Available data:

● ● ●

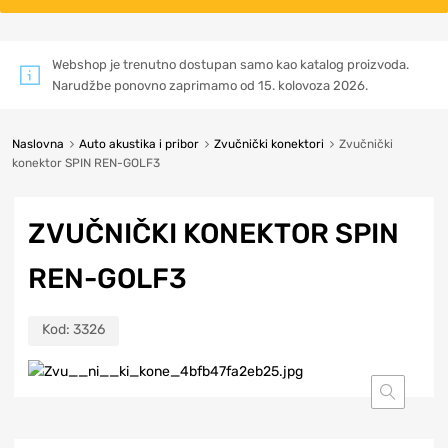
Webshop je trenutno dostupan samo kao katalog proizvoda.
Narudžbe ponovno zaprimamo od 15. kolovoza 2026.
Naslovna
Auto akustika i pribor
Zvučnički konektori
Zvučnički
konektor SPIN REN-GOLF3
ZVUČNIČKI KONEKTOR SPIN
REN-GOLF3
Kod:
3326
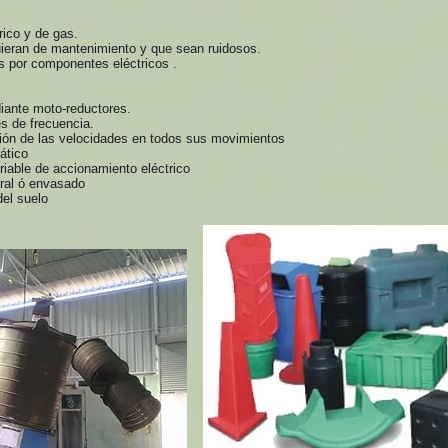
ico y de gas.
quieran de mantenimiento y que sean ruidosos.
 por componentes eléctricos .
iante moto-reductores.
s de frecuencia.
ión de las velocidades en todos sus movimientos
ático
iable de accionamiento eléctrico
ral ó envasado
del suelo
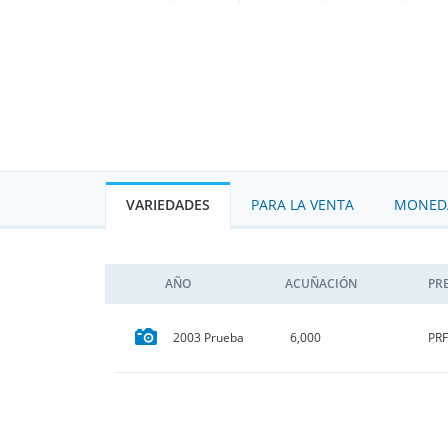
VARIEDADES
PARA LA VENTA
MONEDA
AÑO
ACUÑACIÓN
PR
PRF
2003 Prueba
6,000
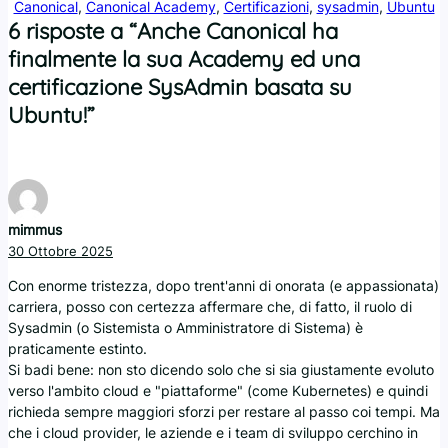
Canonical
, 
Canonical Academy
, 
Certificazioni
, 
sysadmin
, 
Ubuntu
6 risposte a “Anche Canonical ha
finalmente la sua Academy ed una
certificazione SysAdmin basata su
Ubuntu!”
mimmus
30 Ottobre 2025
Con enorme tristezza, dopo trent'anni di onorata (e appassionata)
carriera, posso con certezza affermare che, di fatto, il ruolo di
Sysadmin (o Sistemista o Amministratore di Sistema) è
praticamente estinto.
Si badi bene: non sto dicendo solo che si sia giustamente evoluto
verso l'ambito cloud e "piattaforme" (come Kubernetes) e quindi
richieda sempre maggiori sforzi per restare al passo coi tempi. Ma
che i cloud provider, le aziende e i team di sviluppo cerchino in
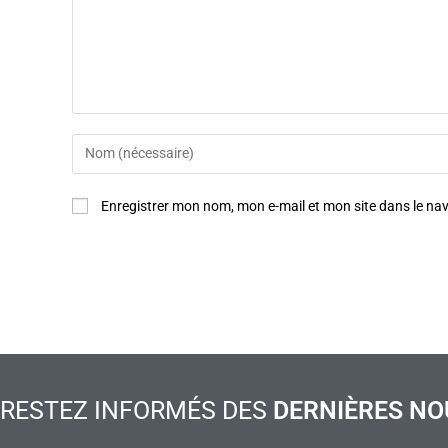
Enregistrer mon nom, mon e-mail et mon site dans le n
RESTEZ INFORMÉS DES
DERNIÈRES NO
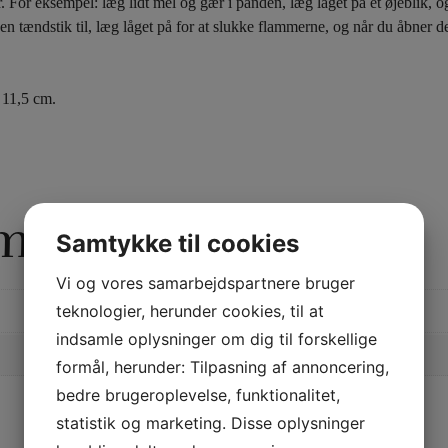
For eksempel: læg lidt mel og gær i panden, læg låget på et øjeblik, og
r en tændstik til, læg låget på for at slukke flammerne, og når du åbner 
 11,5 cm.
rmation
Samtykke til cookies
Vi og vores samarbejdspartnere bruger
teknologier, herunder cookies, til at
indsamle oplysninger om dig til forskellige
formål, herunder: Tilpasning af annoncering,
bedre brugeroplevelse, funktionalitet,
statistik og marketing. Disse oplysninger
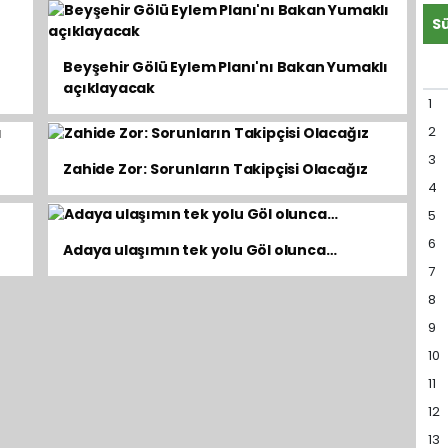
Beyşehir Gölü Eylem Planı'nı Bakan Yumaklı
açıklayacak
1
2
3
Zahide Zor: Sorunların Takipçisi Olacağız
4
5
6
Adaya ulaşımın tek yolu Göl olunca…
7
8
9
10
11
12
13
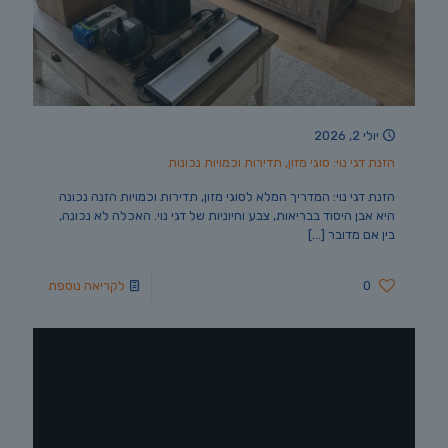
יולי 2, 2026
הזנת דגי נוי: סוגי מזון, תדירות וכמויות נכונות
הזנת דגי נוי: המדריך המלא לסוגי מזון, תדירות וכמויות הזנה נכונה
היא אבן היסוד בבריאות, צבע וחיוניות של דגי נוי. האכלה לא נכונה,
בין אם מדובר
[…]
0
לקריאה נוספת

● ● ●

Work to complete: Reproduce the lines from the one containing "יולי 2, 2026" through the end of the lines, substituting "להמשך קריאה" for "לקריאה נוספת" and leaving everything else unchanged.

Answer section:
יולי 2, 2026
הזנת דגי נוי: סוגי מזון, תדירות וכמויות נכונות
הזנת דגי נוי: המדריך המלא לסוגי מזון, תדירות וכמויות הזנה נכונה
היא אבן היסוד בבריאות, צבע וחיוניות של דגי נוי. האכלה לא נכונה,
בין אם מדובר
[…]
0
להמשך קריאה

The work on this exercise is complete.